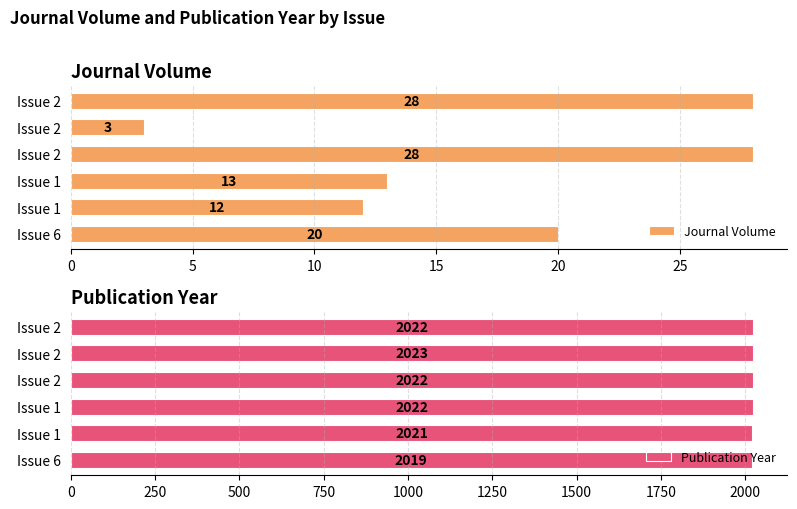

What is the difference between the Publication Year values at 5 and 25?

1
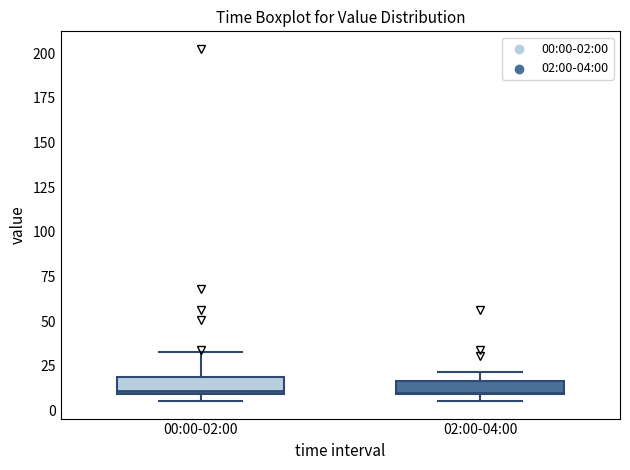

Reading left to right, transcribe this box plot: for each box, give where its median line is, the range the box spans, and where its two whiskers end, as read against the y-axis. The values are not printed on the chart, so give them approximately, as read against the axis.

00:00-02:00: median 10 (just above the box's lower edge), box 10 to 20, whiskers 5 to 35
02:00-04:00: median 10, box 10 to 15, whiskers 5 to 20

Task brief ▸ Reproduce the data from the start up to and including the line with "Reading left to", changing "transcribe" to "write out" and leaving everything else untouched. Leave the pictures out.

Task response ▸
What is the difference between the Publication Year values at 5 and 25?

1

Reading left to right, write out this box plot: for each box, give where its median line is, the range the box spans, and where its two whiskers end, as read against the y-axis. The values are not printed on the chart, so give them approximately, as read against the axis.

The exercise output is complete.